Around 1100 Giollabride, a nobleman of Clan Colla, returned to Scotland with a band of McColla clansmen drawn form the Irish Maguires and McMahons to restore the fortunes of McColla/Dal Riada in Argyll. In his long struggle with Olaf the Red, King of the Isles, Giollabride was supported and succeeded by his son Somerled. By 1140 the ancestral mainland of the McGillvarrys and the MacInnes were under Somerled's rule and Somerled was married to Ragnhilda, daughter of Olaf the Red ,King of the Isles. In 1156 Somerled defeated Olafs successor Godred and took Kintyre and all the isles south of Ardnamurcan. In 1158 he again defeated Godred who fled to Norway leaving Somerled undisputed King of the Isles nominally subject to the king of Norway, and to Malcolm of Scotland for his Argyll dominions. In 1164, incensed at Malcolm IV's Norman plantation of Gaelic territory in Galloway and Moray he led his army to Glasgow where he was murdered by his valet, Maurice McNeil at the instigation of Malcolm.
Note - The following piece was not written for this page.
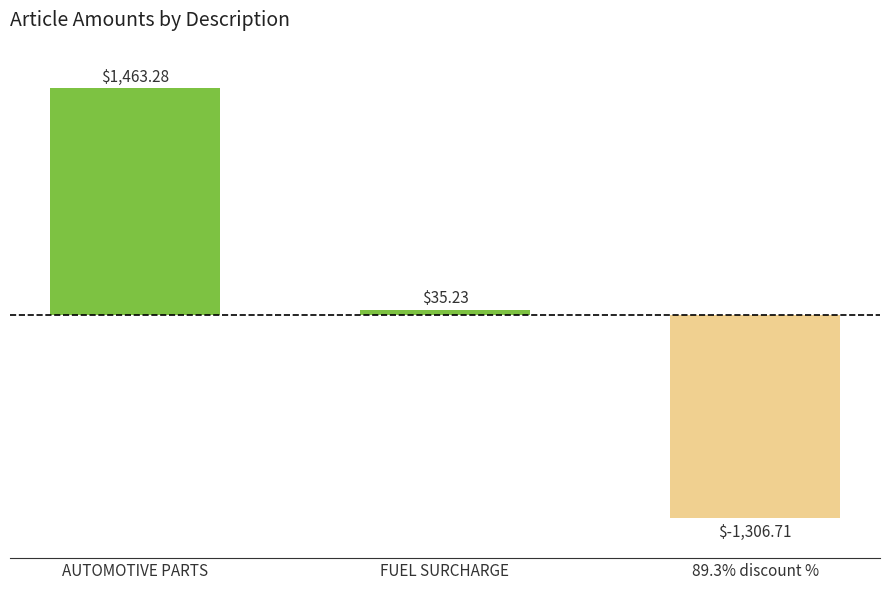

What is the label of the 1st bar from the left?

AUTOMOTIVE PARTS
The direct line of descent of Alasdair McColla from Somerled and Ragnhilda is :

Somerled/Ragnhilda (100-1164)
Ranald (d.1207)
Donald (a quo Clann Donald) (d.1250)
Angus Mor (Lord of the Isles) (d.1292)
Angus Og/Agnes O'Cahan (d.1329)
("Good") John/Margaret Stewart d/o Robert II (Lord of the Isles) (d.1380)
Ian Mhor/Marion Bisset (a quo Antrim McDonnells) (k.1427)
Donald Balloch (d.1476)
Sir Ian Mor (exec.1494)
Ian Cathanach (exec.1494)
Alexander (a quo McAlasdrums) (d.1538)
Coll Maol Dubh (d.1558)
Gillaspaig (k.1565)
Coll Ciotach (exec 1647)
Alasdair McColla Ciotach (k.1647 at Knocknanuss)

The Lordship of the Isles was forfeited by John in 1494 and passed to the son of the English monarch. The Lordship line died out in the Clan in 1545.